### Try it
Copy out every line of text in the records below word for word, leaving out the pictures.

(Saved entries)
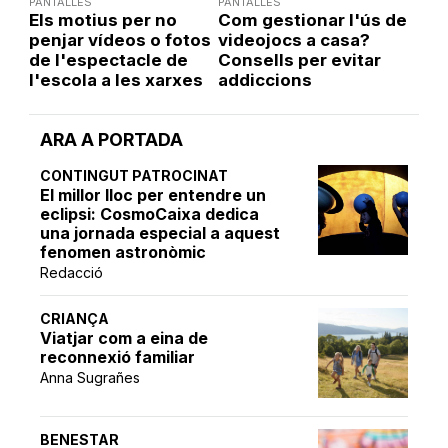
PANTALLES
PANTALLES
Els motius per no
Com gestionar l'ús de
penjar vídeos o fotos
videojocs a casa?
de l'espectacle de
Consells per evitar
l'escola a les xarxes
addiccions
ARA A PORTADA
CONTINGUT PATROCINAT
El millor lloc per entendre un
eclipsi: CosmoCaixa dedica
una jornada especial a aquest
fenomen astronòmic
Redacció
CRIANÇA
Viatjar com a eina de
reconnexió familiar
Anna Sugrañes
BENESTAR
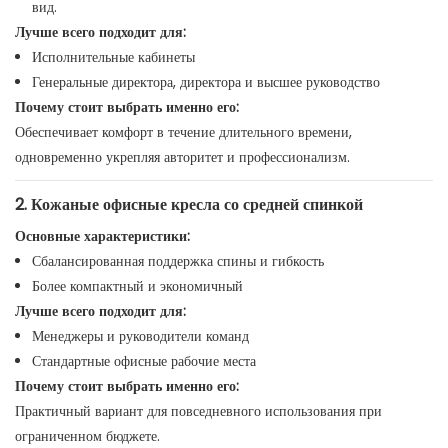
вид.
Лучше всего подходит для:
Исполнительные кабинеты
Генеральные директора, директора и высшее руководство
Почему стоит выбрать именно его:
Обеспечивает комфорт в течение длительного времени,
одновременно укрепляя авторитет и профессионализм.
2. Кожаные офисные кресла со средней спинкой
Основные характеристики:
Сбалансированная поддержка спины и гибкость
Более компактный и экономичный
Лучше всего подходит для:
Менеджеры и руководители команд
Стандартные офисные рабочие места
Почему стоит выбрать именно его:
Практичный вариант для повседневного использования при
ограниченном бюджете.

### Solution to the exercise
PANTALLES
PANTALLES
Els motius per no
Com gestionar l'ús de
penjar vídeos o fotos
videojocs a casa?
de l'espectacle de
Consells per evitar
l'escola a les xarxes
addiccions
ARA A PORTADA
CONTINGUT PATROCINAT
El millor lloc per entendre un
eclipsi: CosmoCaixa dedica
una jornada especial a aquest
fenomen astronòmic
Redacció
CRIANÇA
Viatjar com a eina de
reconnexió familiar
Anna Sugrañes
BENESTAR
вид.
Лучше всего подходит для:
Исполнительные кабинеты
Генеральные директора, директора и высшее руководство
Почему стоит выбрать именно его:
Обеспечивает комфорт в течение длительного времени,
одновременно укрепляя авторитет и профессионализм.
2. Кожаные офисные кресла со средней спинкой
Основные характеристики:
Сбалансированная поддержка спины и гибкость
Более компактный и экономичный
Лучше всего подходит для:
Менеджеры и руководители команд
Стандартные офисные рабочие места
Почему стоит выбрать именно его:
Практичный вариант для повседневного использования при
ограниченном бюджете.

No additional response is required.